TV Metrópole (ZYA 439)
- Caucaia, Ceará; Brazil;
- Channels: Digital: 16.1(UHF); Virtual: 26;
- Branding: TV Metrópole

Programming
- Affiliations: Canal Educação

Ownership
- Owner: Fundação José Possidônio Peixoto

History
- Founded: 2011
- First air date: October 31, 2011

Links
- Website: tvmetropolecanal16.com.br

= TV Metrópole =

TV Metrópole is a Brazilian television station headquartered in Caucaia, city in the state of Ceará. It operates on UHF channel 16 and is an affiliate of Canal Educação. It is owned by Fundação José Possidônio Peixoto, educational entity dedicated to social acts, who also controls radio stations Líder Gospel FM and Viva FM. Its signal covers the metropolitan area of Fortaleza and adjacent municipalities.
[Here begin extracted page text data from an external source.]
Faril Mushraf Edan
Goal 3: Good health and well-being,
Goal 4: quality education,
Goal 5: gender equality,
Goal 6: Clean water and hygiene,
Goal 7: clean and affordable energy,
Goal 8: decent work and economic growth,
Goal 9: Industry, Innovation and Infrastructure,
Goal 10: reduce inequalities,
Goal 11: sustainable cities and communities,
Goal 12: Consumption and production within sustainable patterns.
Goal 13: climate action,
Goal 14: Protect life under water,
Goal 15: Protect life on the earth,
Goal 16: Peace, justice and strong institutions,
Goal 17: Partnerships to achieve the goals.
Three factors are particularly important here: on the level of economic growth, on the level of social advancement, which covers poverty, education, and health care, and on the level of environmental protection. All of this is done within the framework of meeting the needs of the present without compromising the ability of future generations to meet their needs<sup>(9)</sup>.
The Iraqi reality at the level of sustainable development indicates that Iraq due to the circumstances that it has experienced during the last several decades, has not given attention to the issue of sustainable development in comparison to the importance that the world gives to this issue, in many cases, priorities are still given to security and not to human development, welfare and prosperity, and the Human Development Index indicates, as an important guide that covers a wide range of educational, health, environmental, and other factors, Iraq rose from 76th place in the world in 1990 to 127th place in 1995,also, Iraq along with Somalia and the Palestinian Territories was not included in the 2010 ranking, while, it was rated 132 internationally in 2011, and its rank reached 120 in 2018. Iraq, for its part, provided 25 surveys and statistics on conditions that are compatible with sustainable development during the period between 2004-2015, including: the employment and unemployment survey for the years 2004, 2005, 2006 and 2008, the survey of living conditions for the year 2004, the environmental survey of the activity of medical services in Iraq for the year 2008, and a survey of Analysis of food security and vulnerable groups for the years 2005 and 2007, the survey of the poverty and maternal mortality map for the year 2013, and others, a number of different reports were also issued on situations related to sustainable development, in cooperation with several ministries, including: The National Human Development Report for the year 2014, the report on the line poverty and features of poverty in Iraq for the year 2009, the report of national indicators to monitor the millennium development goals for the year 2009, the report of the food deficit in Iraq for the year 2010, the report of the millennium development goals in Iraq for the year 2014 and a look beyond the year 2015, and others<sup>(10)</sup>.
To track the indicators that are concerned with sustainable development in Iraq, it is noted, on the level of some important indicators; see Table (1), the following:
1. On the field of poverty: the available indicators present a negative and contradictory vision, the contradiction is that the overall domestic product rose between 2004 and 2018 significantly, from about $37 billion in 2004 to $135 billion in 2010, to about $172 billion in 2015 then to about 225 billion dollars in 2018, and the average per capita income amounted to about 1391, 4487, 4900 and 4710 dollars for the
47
In its early years, its programming consisted of cultural and educational productions, later starting to produce more mainstream programming.

==History==
On September 22, 2011, TV Metrópole launched an experimental signal on UHF channel 22, airing a few local productions for parts of the day and operating with a transmitter at 50% capacity. The channel was formally launched on October 31. In this period, its schedule was predominantly made up of cultural and educational programming, as well as airing foreign movies and TV series.